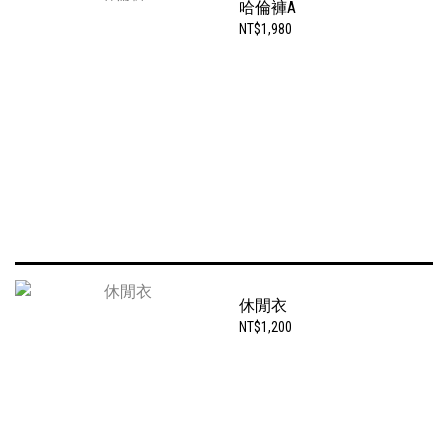
哈倫褲A
NT$1,980
休閒衣
NT$1,200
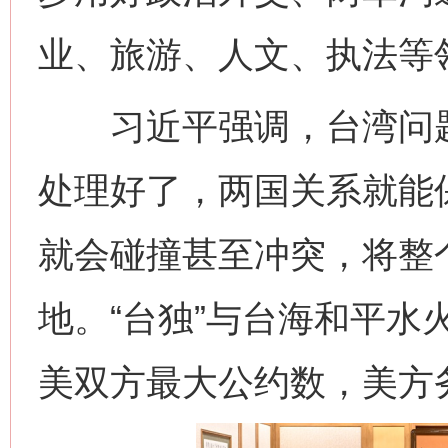
业、旅游、人文、执法等
习近平强调，台湾问题
处理好了，两国关系就能
就会碰撞甚至冲突，将整
地。“台独”与台海和平水
美双方最大公约数，美方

------------------------------------------------------------------------

— What you have to do —
Nothing but an exact copy of the data, without its images, should make up your answer.

— Response box —
哈倫褲A
NT$1,980
休閒衣
NT$1,200
业、旅游、人文、执法等
习近平强调，台湾问题
处理好了，两国关系就能
就会碰撞甚至冲突，将整
地。“台独”与台海和平水
美双方最大公约数，美方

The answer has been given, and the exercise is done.